Gegen das ihm am 4. Dezember 2010 zugestellte Urteil hat der Kläger am 9. Dezember 2010 Berufung eingelegt. Er verfolgt seine Leistungsbegehren weiter und wiederholt und vertieft sein bisheriges Vorbringen. Ergänzend trägt er vor, dass der Hinweis auf den im Regelsatz enthaltenen Anteil für Heil- und Hilfsmittel fehl gehe, weil der vorgesehene Betrag nicht ausreiche. Er leide unter chronischen Erkrankungen aufgrund seiner Behinderung und sei auf die von ihm eingesetzten Pflege- und Arzneimittel angewiesen. Dieser besondere Umstand, auf den das Sozialgericht nicht eingegangen sei, habe bei der Bestimmung des Regelbedarfs im SGB II keine Berücksichtigung finden können und müsse als Mehrbedarf geleistet werden. Als ehemaliger Epileptiker habe er viele Erfahrungen sammeln können, zu welchen Nebenwirkungen Tabletten führten, die ihm Ärzte verschreiben würden. Es sei dem Gesetzgeber anzulasten, dass er pflanzliche Heilmittel aus dem Leistungskatalog der gesetzlichen Krankenkassen gestrichen habe, ohne dabei auf die unterschiedlichen gesundheitlichen Beeinträchtigungen der Versicherten zu achten. Nach den Arbeitshinweisen der Beklagten seien auch Mittel bei Neurodermitis als Mehrbedarf anzuerkennen, sodass auch Salben gegen diese Erkrankung über den Regelbedarf hinaus zu gewähren seien. Die eingesetzten Mittel zur Linderung der Glieder- und Knochenschmerzen, wie Salben, Spray und Brausetabletten, seien erfolgreich gewesen.
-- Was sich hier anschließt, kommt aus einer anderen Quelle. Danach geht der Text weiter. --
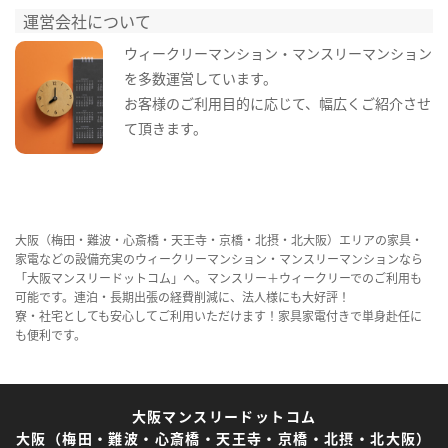
運営会社について
ウィークリーマンション・マンスリーマンション
を多数運営しています。
お客様のご利用目的に応じて、幅広くご紹介させ
て頂きます。
大阪（梅田・難波・心斎橋・天王寺・京橋・北摂・北大阪）エリアの家具・
家電などの設備充実のウィークリーマンション・マンスリーマンションなら
「大阪マンスリードットコム」へ。マンスリー＋ウィークリーでのご利用も
可能です。連泊・長期出張の経費削減に、法人様にも大好評！
寮・社宅としても安心してご利用いただけます！家具家電付きで単身赴任に
も便利です。
大阪マンスリードットコム
大阪（梅田・難波・心斎橋・天王寺・京橋・北摂・北大阪）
Die beantragten Leistungen für neue Brillengläser seien erforderlich, weil sich sein Augenlicht in Abständen von zwei bis drei Jahren verschlechtert habe und einige Monate vor Antragstellung festgestellt worden sei, dass er auch eine Leseschwäche habe, die eine Lesebrille erforderlich mache. Die vorhandenen Brillengläser seien verkratzt, da ihm Gegenstände wegen seiner gestörten Feinmotorik öfter als normal aus den Händen fielen. Auf die Gründe für die erforderliche Kleidungsreparatur und Kürzung der Hosenbeine sei in erster Instanz nicht eingegangen worden, was zeige, dass sich das Sozialgericht mit diesem Sachverhalt gar nicht befasst habe.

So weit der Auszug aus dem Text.